── The records ──

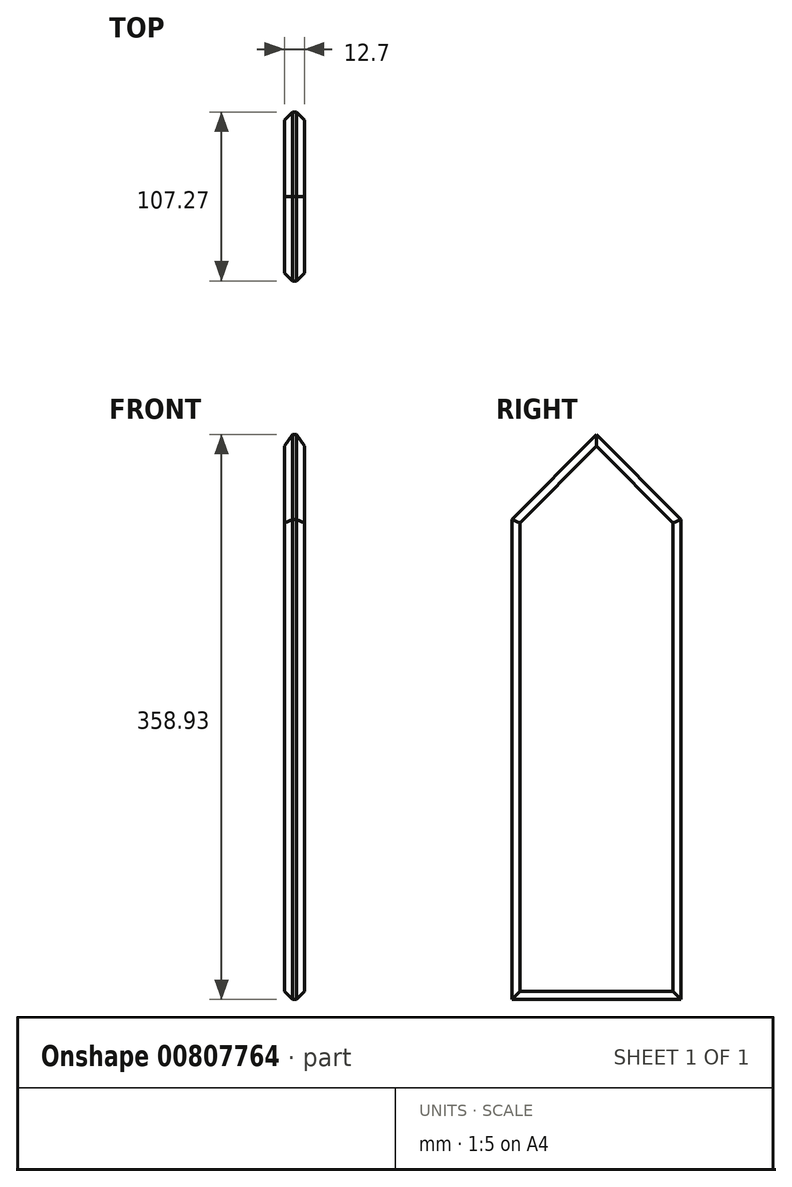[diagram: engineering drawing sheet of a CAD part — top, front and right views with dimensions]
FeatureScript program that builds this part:
annotation { "Feature Type Name" : "Feature", "Feature Type Description" : "" }
export const myFeature = defineFeature(function(context is Context, id is Id, definition is map)
    precondition{}
    {
        {
            var Q0;
            Q0=qCreatedBy(makeId("Right.planeOp"),FACE);
            var sketch = newSketch(context, id + "F0", { "sketchPlane" : qUnion([Q0])});
            skLineSegment(sketch, "E0", {"start": v(-107.27, -304.8) * mm, "end": v(-107.27, 0) * mm});
            skLineSegment(sketch, "E1", {"start": v(0, 0) * mm, "end": v(0, -304.8) * mm});
            skLineSegment(sketch, "E2", {"start": v(0, -304.8) * mm, "end": v(-107.27, -304.8) * mm});
            skLineSegment(sketch, "E3", {"start": v(-107.27, 0) * mm, "end": v(-53.63, 54.13) * mm});
            skLineSegment(sketch, "E4", {"start": v(-53.63, 54.13) * mm, "end": v(0, 0) * mm});
            skLineSegment(sketch, "E5", {"start": v(-53.63, 54.13) * mm, "end": v(-53.63, -266.03) * mm});
            skSolve(sketch);
        }
        {
            var Q0;
            Q0=makeQuery(id+"F0.imprint","IMPRINT",FACE,{"disambiguationData":[TD([[makeQuery(id+"F0.imprint","IMPRINT",EDGE,{"derivedFrom":sQuery(id+"F0.wireOp",EDGE,"E0")}),-1.0]])]});
            extrude(context, id + "F1", {"entities" : qUnion([Q0]), "depth" : 12.7 * mm, "offsetDistance" : 25.4 * mm});
        }
        {
            var Q0;
            Q0=makeQuery(id+"F1.opExtrude","CAP_FACE",FACE,{"disambiguationData":[OSD([sQuery(id+"F0.wireOp",EDGE,"E0"),sQuery(id+"F0.wireOp",EDGE,"E1"),sQuery(id+"F0.wireOp",EDGE,"E2"),sQuery(id+"F0.wireOp",EDGE,"E3"),sQuery(id+"F0.wireOp",EDGE,"E4")])],"isStart":false});
            var Q1;
            Q1=makeQuery(id+"F1.opExtrude","CAP_FACE",FACE,{"disambiguationData":[OSD([sQuery(id+"F0.wireOp",EDGE,"E0"),sQuery(id+"F0.wireOp",EDGE,"E1"),sQuery(id+"F0.wireOp",EDGE,"E2"),sQuery(id+"F0.wireOp",EDGE,"E3"),sQuery(id+"F0.wireOp",EDGE,"E4")])],"isStart":true});
            chamfer(context, id + "F2", {"entities" : qUnion([Q0, Q1]), "width" : 5.08 * mm, "tangentPropagation" : true});
        }
    });
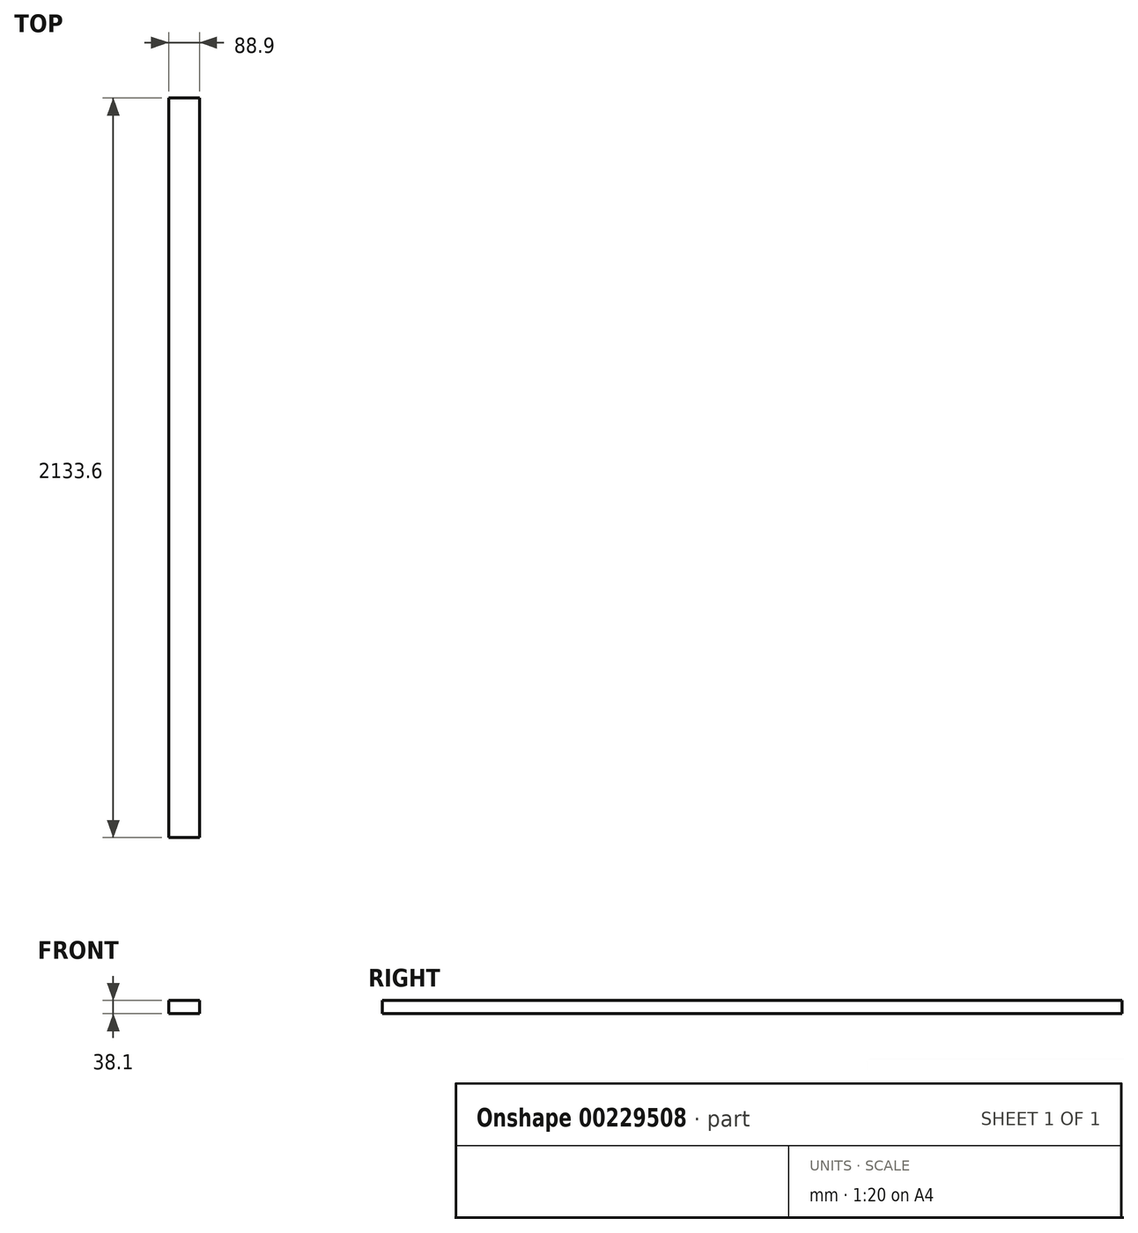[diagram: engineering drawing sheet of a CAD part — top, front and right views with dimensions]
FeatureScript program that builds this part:
annotation { "Feature Type Name" : "Feature", "Feature Type Description" : "" }
export const myFeature = defineFeature(function(context is Context, id is Id, definition is map)
    precondition{}
    {
        {
            var Q0;
            Q0=qCreatedBy(makeId("Front.planeOp"),FACE);
            var sketch = newSketch(context, id + "F0", { "sketchPlane" : qUnion([Q0])});
            skLineSegment(sketch, "E0.bottom", {"start": v(0, 0) * mm, "end": v(88.9, 0) * mm});
            skLineSegment(sketch, "E0.top", {"start": v(0, -38.1) * mm, "end": v(88.9, -38.1) * mm});
            skLineSegment(sketch, "E0.left", {"start": v(0, 0) * mm, "end": v(0, -38.1) * mm});
            skLineSegment(sketch, "E0.right", {"start": v(88.9, 0) * mm, "end": v(88.9, -38.1) * mm});
            skSolve(sketch);
        }
        {
            var Q0;
            Q0=qSketchRegion(id+"F0",true);
            extrude(context, id + "F1", {"entities" : qUnion([Q0]), "depth" : 2133.6 * mm});
        }
    });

───

What the task requires –
Return every line of the data above that contains the string "true". Case counts.

Task output –
            Q1=makeQuery(id+"F1.opExtrude","CAP_FACE",FACE,{"disambiguationData":[OSD([sQuery(id+"F0.wireOp",EDGE,"E0"),sQuery(id+"F0.wireOp",EDGE,"E1"),sQuery(id+"F0.wireOp",EDGE,"E2"),sQuery(id+"F0.wireOp",EDGE,"E3"),sQuery(id+"F0.wireOp",EDGE,"E4")])],"isStart":true});
            chamfer(context, id + "F2", {"entities" : qUnion([Q0, Q1]), "width" : 5.08 * mm, "tangentPropagation" : true});
            Q0=qSketchRegion(id+"F0",true);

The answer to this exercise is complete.